═══ Available data ═══

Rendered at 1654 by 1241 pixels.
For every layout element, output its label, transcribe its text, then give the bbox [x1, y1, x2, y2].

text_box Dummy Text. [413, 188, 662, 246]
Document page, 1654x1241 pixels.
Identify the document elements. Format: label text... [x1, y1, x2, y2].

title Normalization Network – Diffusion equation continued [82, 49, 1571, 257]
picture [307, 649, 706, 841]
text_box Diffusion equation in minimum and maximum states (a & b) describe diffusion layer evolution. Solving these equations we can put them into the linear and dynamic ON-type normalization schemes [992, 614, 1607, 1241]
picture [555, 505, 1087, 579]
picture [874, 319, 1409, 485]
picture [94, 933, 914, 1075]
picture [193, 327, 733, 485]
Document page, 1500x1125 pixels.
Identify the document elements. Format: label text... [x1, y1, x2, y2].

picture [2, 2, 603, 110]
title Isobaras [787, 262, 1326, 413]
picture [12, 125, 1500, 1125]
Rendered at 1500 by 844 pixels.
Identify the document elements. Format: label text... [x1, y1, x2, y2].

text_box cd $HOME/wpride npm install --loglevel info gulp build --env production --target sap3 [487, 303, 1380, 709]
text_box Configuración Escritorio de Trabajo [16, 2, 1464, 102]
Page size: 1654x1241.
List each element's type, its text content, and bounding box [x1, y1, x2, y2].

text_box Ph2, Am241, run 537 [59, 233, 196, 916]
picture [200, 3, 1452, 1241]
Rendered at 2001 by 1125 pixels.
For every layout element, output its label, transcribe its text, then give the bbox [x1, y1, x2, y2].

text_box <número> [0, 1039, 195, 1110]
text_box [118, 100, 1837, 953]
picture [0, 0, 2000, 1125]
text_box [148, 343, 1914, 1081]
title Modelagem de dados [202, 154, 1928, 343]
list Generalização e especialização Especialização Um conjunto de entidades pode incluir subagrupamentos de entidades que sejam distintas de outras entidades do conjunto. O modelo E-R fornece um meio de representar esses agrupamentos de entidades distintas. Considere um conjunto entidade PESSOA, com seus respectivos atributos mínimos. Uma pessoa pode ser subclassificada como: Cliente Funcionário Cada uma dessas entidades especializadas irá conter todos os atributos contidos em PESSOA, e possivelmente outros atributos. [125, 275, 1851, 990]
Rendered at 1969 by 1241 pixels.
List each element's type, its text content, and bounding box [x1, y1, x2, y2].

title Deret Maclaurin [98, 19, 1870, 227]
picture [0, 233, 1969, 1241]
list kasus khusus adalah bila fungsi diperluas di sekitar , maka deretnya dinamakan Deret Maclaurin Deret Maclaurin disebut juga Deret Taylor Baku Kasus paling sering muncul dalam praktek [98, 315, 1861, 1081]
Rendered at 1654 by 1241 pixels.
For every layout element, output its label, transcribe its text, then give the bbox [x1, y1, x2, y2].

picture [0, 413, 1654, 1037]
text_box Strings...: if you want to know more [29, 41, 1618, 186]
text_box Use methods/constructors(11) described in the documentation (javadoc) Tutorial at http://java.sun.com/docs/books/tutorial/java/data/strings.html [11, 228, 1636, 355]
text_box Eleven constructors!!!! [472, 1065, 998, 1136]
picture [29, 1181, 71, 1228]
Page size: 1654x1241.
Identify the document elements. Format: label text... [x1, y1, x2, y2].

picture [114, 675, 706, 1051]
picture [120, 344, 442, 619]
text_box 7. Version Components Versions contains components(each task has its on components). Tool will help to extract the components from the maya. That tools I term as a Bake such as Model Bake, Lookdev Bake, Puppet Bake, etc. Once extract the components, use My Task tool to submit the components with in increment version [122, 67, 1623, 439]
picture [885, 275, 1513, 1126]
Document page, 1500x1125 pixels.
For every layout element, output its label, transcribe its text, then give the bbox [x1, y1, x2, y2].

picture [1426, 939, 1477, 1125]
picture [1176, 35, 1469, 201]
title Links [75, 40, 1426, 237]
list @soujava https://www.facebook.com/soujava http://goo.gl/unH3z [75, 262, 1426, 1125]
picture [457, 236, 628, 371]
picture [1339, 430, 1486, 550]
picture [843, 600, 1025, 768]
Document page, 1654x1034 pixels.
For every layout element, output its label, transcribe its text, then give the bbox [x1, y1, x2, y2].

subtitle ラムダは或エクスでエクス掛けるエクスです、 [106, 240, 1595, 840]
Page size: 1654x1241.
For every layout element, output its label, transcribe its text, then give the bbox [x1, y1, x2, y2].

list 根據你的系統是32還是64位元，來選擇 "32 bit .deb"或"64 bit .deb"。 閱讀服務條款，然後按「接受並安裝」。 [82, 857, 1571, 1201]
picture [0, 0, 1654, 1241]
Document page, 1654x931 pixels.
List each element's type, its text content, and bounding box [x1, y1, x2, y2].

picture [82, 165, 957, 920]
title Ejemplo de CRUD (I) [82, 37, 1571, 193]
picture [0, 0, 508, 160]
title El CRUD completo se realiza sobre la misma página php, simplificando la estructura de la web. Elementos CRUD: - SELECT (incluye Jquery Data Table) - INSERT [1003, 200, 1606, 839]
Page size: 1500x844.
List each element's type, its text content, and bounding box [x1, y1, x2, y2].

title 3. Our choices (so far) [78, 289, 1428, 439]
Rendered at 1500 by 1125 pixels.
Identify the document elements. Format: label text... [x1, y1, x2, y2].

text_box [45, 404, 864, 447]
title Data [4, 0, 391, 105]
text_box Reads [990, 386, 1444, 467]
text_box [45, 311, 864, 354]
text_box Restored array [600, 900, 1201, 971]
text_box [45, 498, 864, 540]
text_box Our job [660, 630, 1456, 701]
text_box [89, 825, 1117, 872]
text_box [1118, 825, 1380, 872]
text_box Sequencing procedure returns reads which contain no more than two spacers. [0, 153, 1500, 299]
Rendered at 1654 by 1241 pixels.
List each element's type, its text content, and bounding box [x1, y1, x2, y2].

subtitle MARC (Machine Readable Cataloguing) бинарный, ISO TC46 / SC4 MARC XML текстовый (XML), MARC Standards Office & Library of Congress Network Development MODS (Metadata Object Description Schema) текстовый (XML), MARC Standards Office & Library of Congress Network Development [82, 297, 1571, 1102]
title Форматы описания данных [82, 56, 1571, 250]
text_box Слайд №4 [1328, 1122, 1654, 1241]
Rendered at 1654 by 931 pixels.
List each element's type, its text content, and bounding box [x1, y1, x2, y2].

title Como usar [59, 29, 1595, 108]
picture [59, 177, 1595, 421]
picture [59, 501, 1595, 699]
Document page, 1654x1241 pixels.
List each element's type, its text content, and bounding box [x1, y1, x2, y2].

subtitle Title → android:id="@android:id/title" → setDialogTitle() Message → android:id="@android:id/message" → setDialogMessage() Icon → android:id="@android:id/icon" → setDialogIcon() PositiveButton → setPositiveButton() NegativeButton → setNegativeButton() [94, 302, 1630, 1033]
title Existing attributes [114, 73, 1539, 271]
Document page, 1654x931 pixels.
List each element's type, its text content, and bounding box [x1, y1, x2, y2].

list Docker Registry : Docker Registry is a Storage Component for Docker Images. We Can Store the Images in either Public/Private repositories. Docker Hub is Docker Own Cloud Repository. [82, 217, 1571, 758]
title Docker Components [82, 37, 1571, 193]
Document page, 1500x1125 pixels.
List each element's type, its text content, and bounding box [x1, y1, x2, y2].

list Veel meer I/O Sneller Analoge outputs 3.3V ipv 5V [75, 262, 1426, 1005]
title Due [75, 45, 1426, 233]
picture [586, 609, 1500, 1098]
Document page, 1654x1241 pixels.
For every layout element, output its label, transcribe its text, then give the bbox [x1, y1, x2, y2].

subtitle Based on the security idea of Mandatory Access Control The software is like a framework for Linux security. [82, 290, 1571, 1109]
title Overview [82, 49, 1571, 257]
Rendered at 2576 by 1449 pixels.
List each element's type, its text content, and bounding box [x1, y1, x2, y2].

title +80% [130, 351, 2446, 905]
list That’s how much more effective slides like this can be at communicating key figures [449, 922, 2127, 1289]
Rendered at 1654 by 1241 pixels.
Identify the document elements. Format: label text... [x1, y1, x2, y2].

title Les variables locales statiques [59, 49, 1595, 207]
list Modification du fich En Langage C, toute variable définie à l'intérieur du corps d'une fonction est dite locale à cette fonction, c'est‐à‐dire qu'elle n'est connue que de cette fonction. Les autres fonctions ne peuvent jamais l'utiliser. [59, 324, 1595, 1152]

═══

- Request
Copy out the items word for word, starting at the line with "Rendered at 2001 by 1125 pixels." and ending with the line with "list kasus khusus", both of those lines included.

- Task result
Rendered at 2001 by 1125 pixels.
For every layout element, output its label, transcribe its text, then give the bbox [x1, y1, x2, y2].

text_box <número> [0, 1039, 195, 1110]
text_box [118, 100, 1837, 953]
picture [0, 0, 2000, 1125]
text_box [148, 343, 1914, 1081]
title Modelagem de dados [202, 154, 1928, 343]
list Generalização e especialização Especialização Um conjunto de entidades pode incluir subagrupamentos de entidades que sejam distintas de outras entidades do conjunto. O modelo E-R fornece um meio de representar esses agrupamentos de entidades distintas. Considere um conjunto entidade PESSOA, com seus respectivos atributos mínimos. Uma pessoa pode ser subclassificada como: Cliente Funcionário Cada uma dessas entidades especializadas irá conter todos os atributos contidos em PESSOA, e possivelmente outros atributos. [125, 275, 1851, 990]
Rendered at 1969 by 1241 pixels.
List each element's type, its text content, and bounding box [x1, y1, x2, y2].

title Deret Maclaurin [98, 19, 1870, 227]
picture [0, 233, 1969, 1241]
list kasus khusus adalah bila fungsi diperluas di sekitar , maka deretnya dinamakan Deret Maclaurin Deret Maclaurin disebut juga Deret Taylor Baku Kasus paling sering muncul dalam praktek [98, 315, 1861, 1081]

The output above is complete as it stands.